Peptide fractions were analysed using 90 min nanoflow HPLC gradient and a Top15 DDA-MS method as previously described (9). Individual peptide samples (~1 mg peptide) were analysed by DIA-MS using 26 × 25 amu sequential MS2 scans over the range of 397.5-1027.5 m/z, with 1 amu overlap between windows between MS1 spectra (390 - 1240 m/z) acquired at 120k resolution. MS2 spectra were acquired at a resolution of 30,000 using an AGC target of 1e6, maximum IT of 55 ms and normalized collision energy of 27.
DDA- and DIA-MS raw files were processed using Spectronaut software (version 13.12, Biognosys AB, Switzerland). The project-specific library was generated using the Pulsar search engine to search DDA MS2 spectra against the UniProt Homo sapiens protein sequence database using Biognosys (BGS) software factory settings, including N-terminal acetylation and methionine oxidation as variable modifications and cysteine carbamidomethylation as a fixed modification, up to two missed cleavages allowed and peptide, protein and PSM thresholds set to 0.01. Retention time alignment was based on the high precision iRT concept (10).With the exception that single-hit proteins were excluded, BGS factory settings were also used for relative quantitation between samples using the MaxLFQ algorithm (in Spectronaut version 15) for protein label-free quantitation and global normalization based on median MS2 intensity values.

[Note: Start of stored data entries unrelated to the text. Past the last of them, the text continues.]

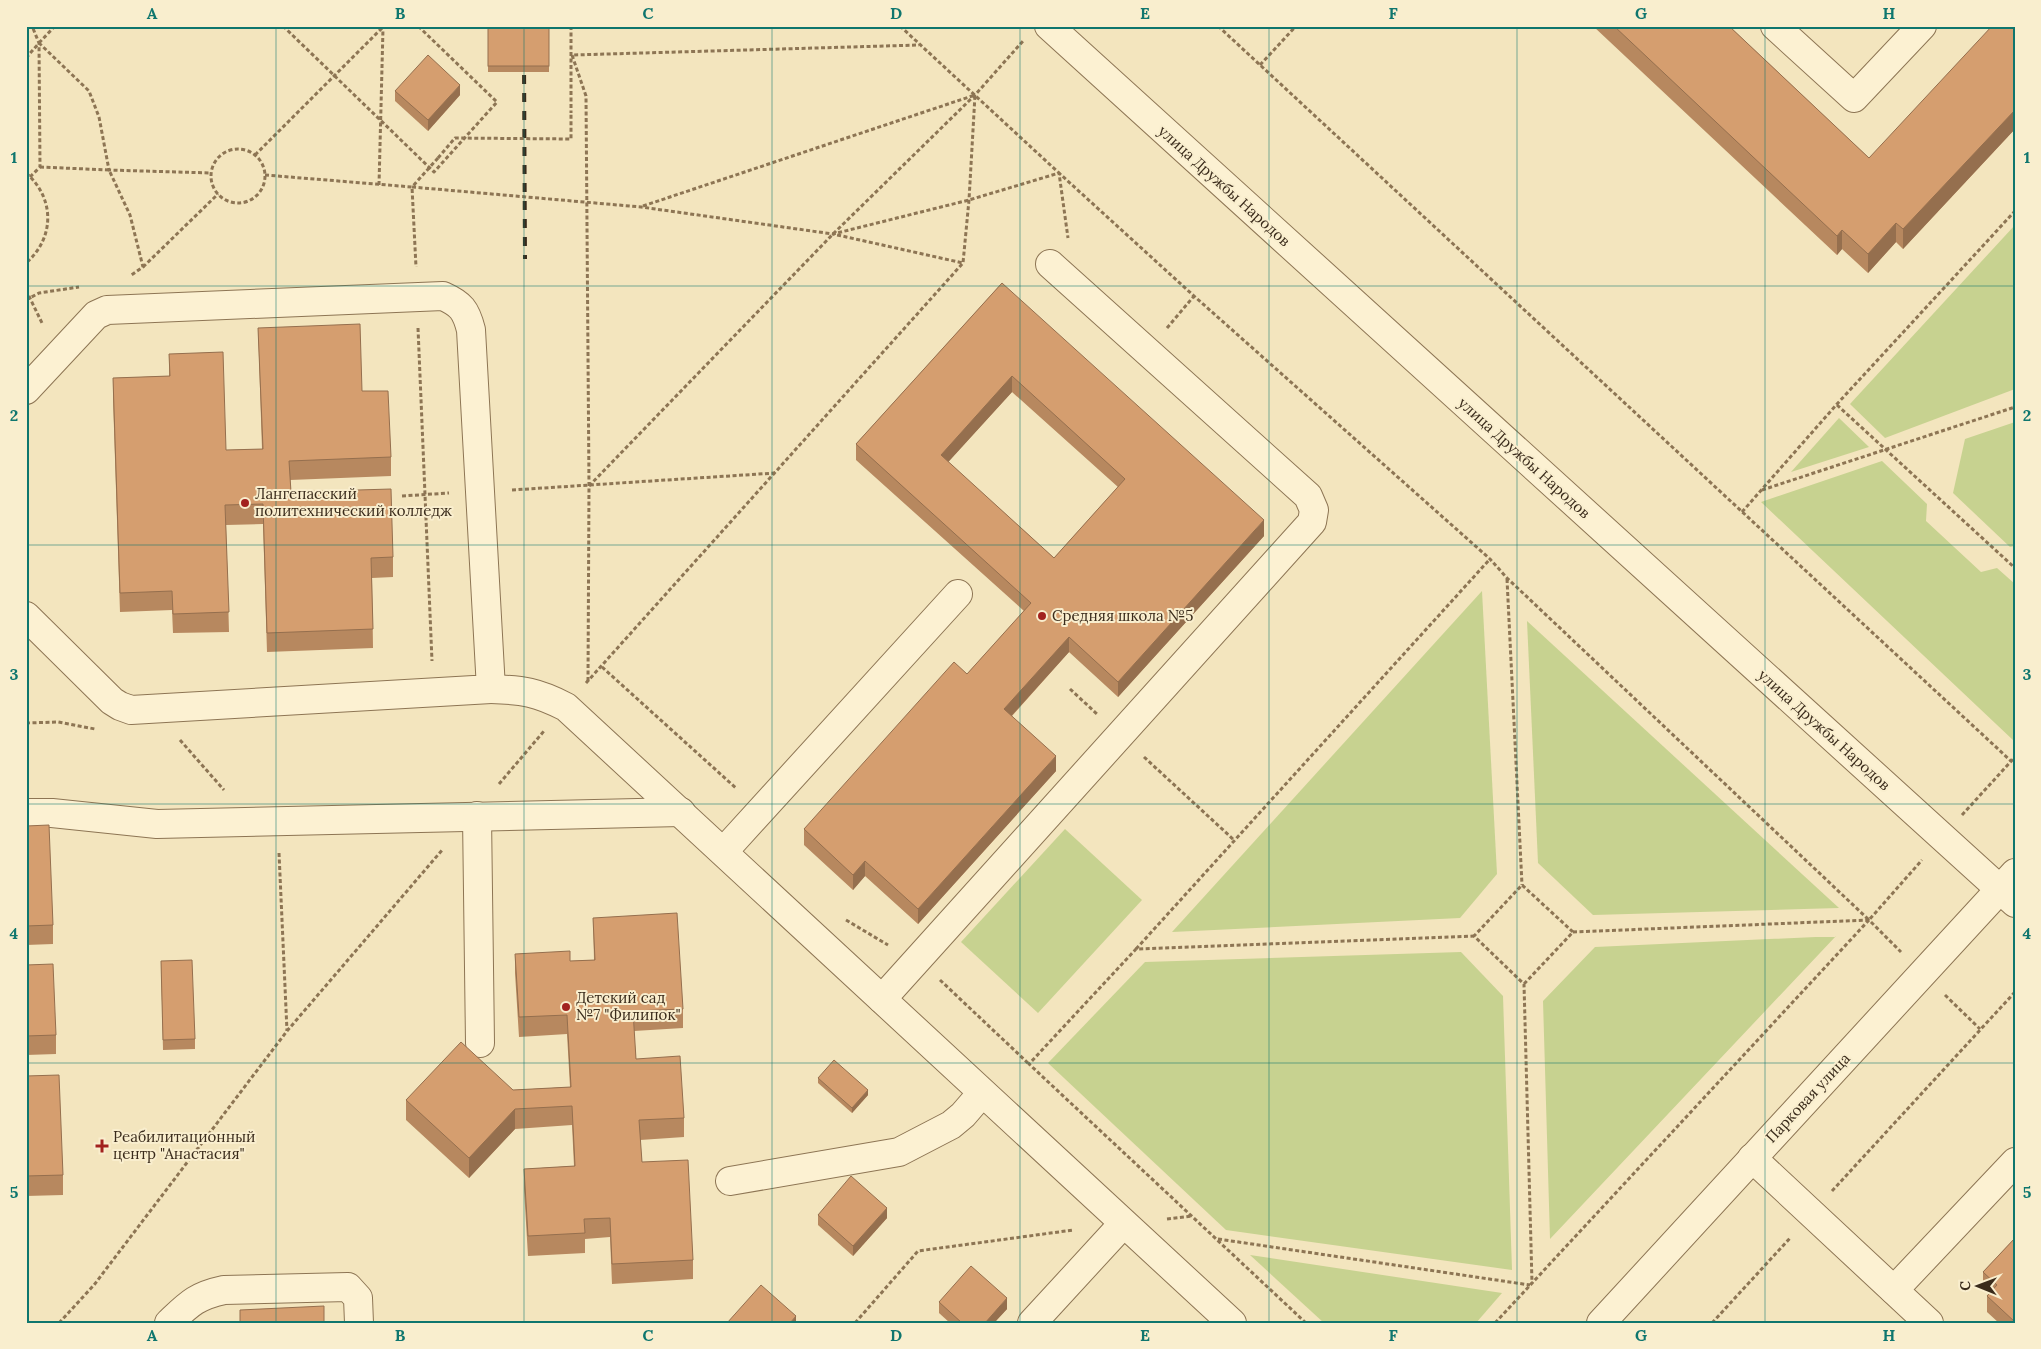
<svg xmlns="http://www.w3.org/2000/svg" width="2041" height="1349" viewBox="0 0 2041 1349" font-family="Lora,serif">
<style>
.green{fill:#c7d290}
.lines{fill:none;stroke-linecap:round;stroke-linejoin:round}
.minor-casing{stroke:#8d7554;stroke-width:30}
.path{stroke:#8d7554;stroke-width:3;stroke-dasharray:4 2.5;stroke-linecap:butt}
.minor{stroke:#fcf1d2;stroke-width:28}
.rail{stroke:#3a2b1b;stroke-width:4;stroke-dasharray:9 9;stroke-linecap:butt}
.path-bridge{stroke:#8d7554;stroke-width:3;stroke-dasharray:4 2.5;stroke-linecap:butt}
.wall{fill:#b7885f;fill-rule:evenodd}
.shaded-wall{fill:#956f4e}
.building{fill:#d59e6f;stroke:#956f4e;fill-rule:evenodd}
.grid{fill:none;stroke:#0f766e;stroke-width:1;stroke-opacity:0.55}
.poi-dot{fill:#a2221e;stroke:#f9eece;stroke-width:2}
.labels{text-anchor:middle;stroke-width:4;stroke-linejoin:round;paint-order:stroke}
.street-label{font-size:15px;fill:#3a2b1b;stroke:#f9eece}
.poi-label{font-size:15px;fill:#3a2b1b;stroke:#f9eece;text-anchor:start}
.neatline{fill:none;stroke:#0f766e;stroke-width:2}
.grid-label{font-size:16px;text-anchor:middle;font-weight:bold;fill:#0f766e}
</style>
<rect width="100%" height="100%" fill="#f3e5be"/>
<g class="green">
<polygon points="2015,225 2015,389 1885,438 1850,404"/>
<polygon points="1839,418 1869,447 1791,472"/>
<polygon points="2015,422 2015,546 2010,547 1953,493 1965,439"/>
<polygon points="1882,461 1927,504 1926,521 1981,572 1997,568 2015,584 2014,741 1761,502"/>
<polygon points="1482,591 1497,874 1460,918 1172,932"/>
<polygon points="1527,621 1839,908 1593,915 1538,863"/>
<polygon points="1065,829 1142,900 1038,1013 961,942"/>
<polygon points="1837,936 1836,936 1550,1239 1543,1001 1595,947"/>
<polygon points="1461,952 1503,996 1512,1270 1226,1230 1048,1063 1145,962"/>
<polygon points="1250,1255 1502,1293 1476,1323 1324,1323"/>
</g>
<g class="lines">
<g class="minor-casing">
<g id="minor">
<polyline points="1049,26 2015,903"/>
<polyline points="1775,26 1854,98 1922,26"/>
<path d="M26,390L96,315L107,310L443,296C461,304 466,310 471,330L491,689L131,710L120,706L112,701L26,616"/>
<path d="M491,689C523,690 537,692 566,707L1232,1323"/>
<polyline points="26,813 52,813 157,824 681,812"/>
<polyline points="477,816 480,1043"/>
<polyline points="724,851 958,594"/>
<polyline points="882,999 1312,522 1314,510 1308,496 1050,264"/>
<polyline points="1752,1158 1929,1323"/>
<polyline points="730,1181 899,1152 951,1125 963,1115 982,1093"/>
<polyline points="1894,1290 2015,1162"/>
<path d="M169,1323C189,1304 196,1296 224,1290L348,1287L358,1298L359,1323"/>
<polyline points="1032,1323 1123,1224"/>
<polyline points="1601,1323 2015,873"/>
</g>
</g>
<g class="path">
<polyline points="283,26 434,172 497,102 418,26"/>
<polyline points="571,26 571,113"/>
<polyline points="900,26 1059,173 1068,238"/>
<polyline points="1218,26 2011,761"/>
<polyline points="39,43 55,26"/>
<polyline points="26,58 39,43 89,91 99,117 109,170 211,173"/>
<polyline points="1260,65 1296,26"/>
<circle cx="238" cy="176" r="27"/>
<polyline points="255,155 383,27"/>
<polyline points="438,158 412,187 641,207 833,234 969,200 1059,173 1194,296 1490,559 1507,578 1869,920 1922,860"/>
<polyline points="40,167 109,170 130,215 143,267 130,276"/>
<path d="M26,173C55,198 55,238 26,263"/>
<polyline points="265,175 412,187 416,267"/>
<polyline points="30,177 40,167 39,43 32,26"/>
<polyline points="379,185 383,28"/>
<polyline points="643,206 975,95 969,200 963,263 833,234"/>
<polyline points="143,267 218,194"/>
<polyline points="26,290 43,325"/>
<polyline points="26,300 39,293 79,287"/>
<polyline points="418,328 432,661"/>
<polyline points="1167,328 1194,296"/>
<polyline points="1837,405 2015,568"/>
<polyline points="589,486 833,234 975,95 1023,41"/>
<polyline points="512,490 775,473"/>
<polyline points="1762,490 2015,407"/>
<polyline points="402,496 449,493"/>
<polyline points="1742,512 1837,404 2015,211"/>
<polyline points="1507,579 1522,885"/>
<polyline points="602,667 737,789"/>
<polyline points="588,681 589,486 586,96 572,55 919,45"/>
<polyline points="586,683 963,263"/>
<polyline points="1070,689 1097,714"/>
<polyline points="26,723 58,722 95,729"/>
<polyline points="180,740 224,790"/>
<polyline points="1144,757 1234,840"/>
<polyline points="499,784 544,731"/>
<polyline points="1962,815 2015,757"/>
<polyline points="279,853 287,1031"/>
<polyline points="846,920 888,945"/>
<polyline points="1573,932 1869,920 1901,952"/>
<polyline points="1136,949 1490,559"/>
<polyline points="940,980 1029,1064"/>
<polyline points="1524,984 1573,932 1522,885 1474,936 1524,984 1532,1283"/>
<polyline points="1945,995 1980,1029"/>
<polyline points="1832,1191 2015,992"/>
<polyline points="1167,1219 1192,1216"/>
<polyline points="1218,1239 1530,1285"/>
<polyline points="59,1323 94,1285 287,1031 443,849"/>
<polyline points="855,1323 918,1251 1073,1230"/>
<polyline points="1306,1323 1029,1064 1136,949 1474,936"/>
<polyline points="1495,1323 1869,920"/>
<polyline points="1712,1323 1791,1237"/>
</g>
<use href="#minor" class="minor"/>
<polyline class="rail" points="524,57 525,259"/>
<polyline class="path-bridge" points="438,158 455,138 571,139 571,113"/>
</g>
<g class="wall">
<rect x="488" y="26" width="61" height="46"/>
<polygon points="1593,26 1729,26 1869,158 2015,26 2015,129 1903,249 1896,242 1868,273 1842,249 1837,255"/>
<polygon points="395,91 460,95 428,131 395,101"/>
<path d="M1002,283L1264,536L1118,697L1069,652L1012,716L1056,771L918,924L865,876L853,890L804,845V829L967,674L1024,611L856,460V444ZM1012,392L1118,487L1054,558L948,462Z"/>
<polygon points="258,328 362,391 391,457 391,476 290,480 291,492 393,557 393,577 372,578 373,648 267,652 263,524 226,525 229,632 173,633 172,610 120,612 113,398 113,378 169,376 169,354 226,450 262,449"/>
<polygon points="26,826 53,925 53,944 26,945"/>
<polygon points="593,918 683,1009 683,1028 634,1031 636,1059 684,1118 684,1137 640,1140 642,1162 693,1260 693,1279 612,1284 610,1237 585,1239 585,1253 528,1256 524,1189 524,1169 574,1166 572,1125 515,1129 469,1178 406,1120 406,1100 513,1090 570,1087 567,1034 519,1037 515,973 515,954 570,961 594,960"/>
<polygon points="161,961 195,1039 195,1049 163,1050"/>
<polygon points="26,965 56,1035 56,1054 26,1055"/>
<polygon points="26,1076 63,1175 63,1195 26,1196"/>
<polygon points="818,1078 868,1095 852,1113 818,1083"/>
<polygon points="818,1215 887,1218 853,1256 818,1225"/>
<polygon points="2015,1238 2015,1323 1999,1323 1987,1312 1987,1296 1990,1293 1983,1287 1983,1272"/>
<polygon points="939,1302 1007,1309 994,1323 950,1323 939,1313"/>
</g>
<g class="shaded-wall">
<polygon points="460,85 460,95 428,131 428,120"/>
<polygon points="2015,110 2015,129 1903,249 1903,229"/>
<polygon points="1896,223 1896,242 1868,273 1868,254"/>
<polygon points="1842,230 1842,249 1837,255 1837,236"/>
<polygon points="1012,376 1012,392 941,470 941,455"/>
<polygon points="1264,520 1264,536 1118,697 1118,682"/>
<polygon points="1069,637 1069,652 1004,724 1004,709"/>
<polygon points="1056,756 1056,771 918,924 918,909"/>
<polygon points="865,861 865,876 853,890 853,875"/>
<polygon points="868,1090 868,1095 852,1113 852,1108"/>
<polygon points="515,1109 515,1129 469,1178 469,1158"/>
<polygon points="887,1208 887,1218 853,1256 853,1246"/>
<polygon points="1007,1298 1007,1309 994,1323 985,1323"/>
<polygon points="796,1316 796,1323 790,1323"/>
</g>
<g class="building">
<rect x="488" y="26" width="61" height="40"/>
<polygon points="1614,26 1729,26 1869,158 1992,26 2015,26 2015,110 1903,229 1896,223 1868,254 1842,230 1837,236"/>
<polygon points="428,55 460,85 428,120 395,91"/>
<path d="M1002,283L1264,520L1118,682L1069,637L1004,709L1056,756L918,909L865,861L853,875L804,829L954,662L967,674L1031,603L856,444ZM1012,376L1125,479L1054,558L941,455Z"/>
<polygon points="360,324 362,391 388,391 391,457 289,461 291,492 391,489 393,557 371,558 373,629 267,633 263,504 225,505 229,612 173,614 172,591 120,593 113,378 170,376 169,354 223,352 226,450 263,449 258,328"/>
<polygon points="49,825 53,925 26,926 26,826"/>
<polygon points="677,913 683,1009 633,1011 636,1059 680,1056 684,1118 639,1120 642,1162 688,1160 693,1260 612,1264 610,1218 584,1219 585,1233 528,1236 524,1169 575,1166 572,1106 515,1109 469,1158 406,1100 461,1042 513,1090 571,1087 567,1015 519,1017 515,954 570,951 570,961 595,960 593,918"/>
<polygon points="192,960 195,1039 163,1040 161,961"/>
<polygon points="53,964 56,1035 26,1036 26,965"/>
<polygon points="834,1060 868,1090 852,1108 818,1078"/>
<polygon points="59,1075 63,1175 26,1176 26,1076"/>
<polygon points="851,1176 887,1208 853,1246 818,1215"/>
<polygon points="2015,1238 2015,1322 1987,1296 1997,1285 1983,1272"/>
<polygon points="971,1266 1007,1298 985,1323 962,1323 939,1302"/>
<polygon points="761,1285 796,1316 790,1323 727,1323"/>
<polygon points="324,1306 324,1323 240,1323 240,1310"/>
</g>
<path class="grid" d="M276,26V1323M524,26V1323M772,26V1323M1020,26V1323M1269,26V1323M1517,26V1323M1765,26V1323M26,286H2015M26,545H2015M26,804H2015M26,1063H2015"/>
<g class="poi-dot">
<circle cx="245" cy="503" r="5"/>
<circle cx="1042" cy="616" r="5"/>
<circle cx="566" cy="1007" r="5"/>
<path d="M99.5 1138.5h5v5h5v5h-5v5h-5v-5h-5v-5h5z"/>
</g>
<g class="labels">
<g class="street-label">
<text transform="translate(1224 186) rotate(42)" y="5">улица Дружбы Народов</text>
<text transform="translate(1524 458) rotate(42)" y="5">улица Дружбы Народов</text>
<text transform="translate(1824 730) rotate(42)" y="5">улица Дружбы Народов</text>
<text transform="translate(1808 1098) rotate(-47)" y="5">Парковая улица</text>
</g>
<g class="poi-label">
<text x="255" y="499">Лангепасский<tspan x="255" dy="17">политехнический колледж</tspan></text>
<text x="1052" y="621">Средняя школа №5</text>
<text x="576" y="1003">Детский сад<tspan x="576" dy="17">№7 "Филипок"</tspan></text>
<text x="113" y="1142">Реабилитационный<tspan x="113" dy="17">центр "Анастасия"</tspan></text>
</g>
</g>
<rect width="2041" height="1349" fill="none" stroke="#f9eece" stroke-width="55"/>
<g transform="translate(1978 1286) rotate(271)" stroke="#f9eece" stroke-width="4" paint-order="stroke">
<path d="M0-4L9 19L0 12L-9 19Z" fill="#3a2b1b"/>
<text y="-8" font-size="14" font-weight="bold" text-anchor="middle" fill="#3a2b1b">С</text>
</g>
<rect x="28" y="28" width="1986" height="1294" class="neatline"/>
<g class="grid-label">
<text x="152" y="19">A</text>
<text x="400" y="19">B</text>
<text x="648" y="19">C</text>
<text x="896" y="19">D</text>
<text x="1145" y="19">E</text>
<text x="1393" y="19">F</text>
<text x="1641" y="19">G</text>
<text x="1889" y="19">H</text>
<text x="14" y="163">1</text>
<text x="2027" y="163">1</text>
<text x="14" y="421">2</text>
<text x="2027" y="421">2</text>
<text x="14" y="680">3</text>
<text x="2027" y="680">3</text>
<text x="14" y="939">4</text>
<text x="2027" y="939">4</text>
<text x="14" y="1198">5</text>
<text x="2027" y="1198">5</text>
<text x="152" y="1341">A</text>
<text x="400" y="1341">B</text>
<text x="648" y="1341">C</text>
<text x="896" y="1341">D</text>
<text x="1145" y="1341">E</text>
<text x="1393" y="1341">F</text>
<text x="1641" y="1341">G</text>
<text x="1889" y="1341">H</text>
</g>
</svg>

Statistics and bioinformatics analysis
Proteins identified as candidates in Spectronaut (Supplemental Table S1) were imported into Perseus software (http://coxdocs.org/doku.php?id=perseus:start) for further processing. Label-free quantitation (LFQ) values were first log2 transformed and proteins with missing values were removed before using an unpaired t-test for statistical analysis. Proteins with altered expression of ±1.5 fold-change and false discovery rate (FDR)-adjusted p values below 0.05 compared to the control (Supplemental Table S2) were considered significant and selected for the enrichment analysis. Statistical overrepresentation test of significantly altered proteins was conducted using PANTHER online tool (11) with GO Biological Process annotation. Statistical analysis was performed using GraphPad Prism (version 8.0, GraphPad Software, Inc., San Diego, CA). Details of statistical analyses are provided in the corresponding figure legends.